The -3 dB point is the frequency at which output power falls to exactly half the input power (voltage falls to about 70.7%). It marks the boundary between the passband, where signals are passed with minimal loss, and the stopband, where they are increasingly attenuated. The formula for an RC filter is fc = 1/(2 x pi x R x C).
How do I choose R and C values for a target cutoff frequency?
Rearrange the cutoff formula: R = 1/(2 x pi x fc x C). In practice, choose a capacitor first because capacitor values come in fewer standard increments (E6 or E12 series) than resistors, then calculate the exact resistance and pick the nearest standard E96 resistor. Aim for impedance levels between 1 kohm and 100 kohm for typical signal-conditioning applications.
What is the phase shift of a low-pass filter?
A first-order RC or RL filter introduces a phase lag of phi = -arctan(f/fc) degrees at frequency f. At the cutoff frequency itself the lag is exactly -45 degrees. Deep in the passband (f much less than fc) the phase lag approaches 0 degrees; deep in the stopband (f much greater than fc) it approaches -90 degrees. The phase shift matters in feedback control loops and audio applications because it changes the timing relationship between input and output signals.
Why does an LC filter roll off more steeply than an RC filter?
An LC filter is second-order because it has two reactive components, each contributing -20 dB/decade of roll-off beyond the cutoff, for a total of -40 dB/decade. An RC filter is first-order with only one reactive component. In audio terms this is the difference between a 6 dB/octave slope (RC) and a 12 dB/octave slope (LC). More reactive stages cascade to give even steeper slopes.
What is the difference between an inverting and a non-inverting op-amp low-pass filter?
Both perform the same low-pass filtering but differ in phase and gain. The inverting configuration adds 180 degrees of phase inversion on top of the RC phase shift, and its DC gain is -Rf/Ri (negative). The non-inverting configuration preserves the signal polarity and has a DC gain of 1 + Rf/Rg (always 1 or greater). Choose inverting when signal polarity is not important and you need a specific gain; choose non-inverting for buffered unity-gain or fixed-amplification applications.
What is the time constant and why does it matter?
The time constant (tau) is the product RC for an RC filter, or L/R for an RL filter.

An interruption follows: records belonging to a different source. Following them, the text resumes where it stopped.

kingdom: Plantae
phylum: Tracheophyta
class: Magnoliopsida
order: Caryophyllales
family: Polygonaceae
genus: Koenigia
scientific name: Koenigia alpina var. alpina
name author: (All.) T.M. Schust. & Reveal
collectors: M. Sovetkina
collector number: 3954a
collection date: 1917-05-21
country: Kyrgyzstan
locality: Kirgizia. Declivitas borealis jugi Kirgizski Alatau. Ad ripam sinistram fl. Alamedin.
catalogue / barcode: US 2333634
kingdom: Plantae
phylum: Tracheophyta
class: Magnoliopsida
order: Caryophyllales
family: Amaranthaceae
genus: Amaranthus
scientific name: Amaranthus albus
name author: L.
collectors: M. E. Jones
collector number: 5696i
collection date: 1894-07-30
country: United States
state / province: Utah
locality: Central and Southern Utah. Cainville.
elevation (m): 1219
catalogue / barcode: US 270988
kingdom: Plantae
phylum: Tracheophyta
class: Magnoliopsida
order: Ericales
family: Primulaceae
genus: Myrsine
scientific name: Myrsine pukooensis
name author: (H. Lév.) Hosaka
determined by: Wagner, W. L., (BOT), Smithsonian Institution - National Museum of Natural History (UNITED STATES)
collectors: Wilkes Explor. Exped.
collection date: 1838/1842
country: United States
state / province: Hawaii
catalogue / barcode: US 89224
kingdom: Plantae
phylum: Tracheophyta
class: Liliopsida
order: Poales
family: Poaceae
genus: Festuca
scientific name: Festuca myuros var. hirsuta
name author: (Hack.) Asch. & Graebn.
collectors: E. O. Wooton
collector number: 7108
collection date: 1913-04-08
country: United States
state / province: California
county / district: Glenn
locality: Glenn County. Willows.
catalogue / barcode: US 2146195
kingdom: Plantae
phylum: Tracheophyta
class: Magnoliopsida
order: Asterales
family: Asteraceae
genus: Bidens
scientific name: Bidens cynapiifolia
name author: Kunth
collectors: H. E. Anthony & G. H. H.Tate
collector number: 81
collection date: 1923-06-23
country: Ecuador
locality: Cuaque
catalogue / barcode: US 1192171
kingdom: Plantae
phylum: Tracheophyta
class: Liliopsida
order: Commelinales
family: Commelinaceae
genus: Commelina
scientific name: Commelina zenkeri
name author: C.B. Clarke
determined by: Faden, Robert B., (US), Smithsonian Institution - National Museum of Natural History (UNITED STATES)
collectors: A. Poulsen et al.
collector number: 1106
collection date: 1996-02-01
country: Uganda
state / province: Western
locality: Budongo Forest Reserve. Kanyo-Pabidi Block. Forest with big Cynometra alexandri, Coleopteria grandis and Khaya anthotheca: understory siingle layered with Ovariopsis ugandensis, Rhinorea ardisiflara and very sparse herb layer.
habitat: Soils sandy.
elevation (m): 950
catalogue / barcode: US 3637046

It represents how quickly the circuit responds to a step change: after one time constant the output reaches 63.2% of its final value. The cutoff frequency is directly linked to the time constant by fc = 1/(2 x pi x tau). Longer time constants mean lower cutoff frequencies and slower response; shorter time constants mean higher cutoff frequencies and faster response.
How many dB is -3 dB in plain terms?
-3 dB means the output power is exactly half the input power, because 10 x log10(0.5) = -3.01 dB. For voltage this corresponds to a ratio of 1/sqrt(2) or about 70.7%. It is the conventional definition of the cutoff because it represents a meaningful and easily measurable reduction without completely blocking the signal.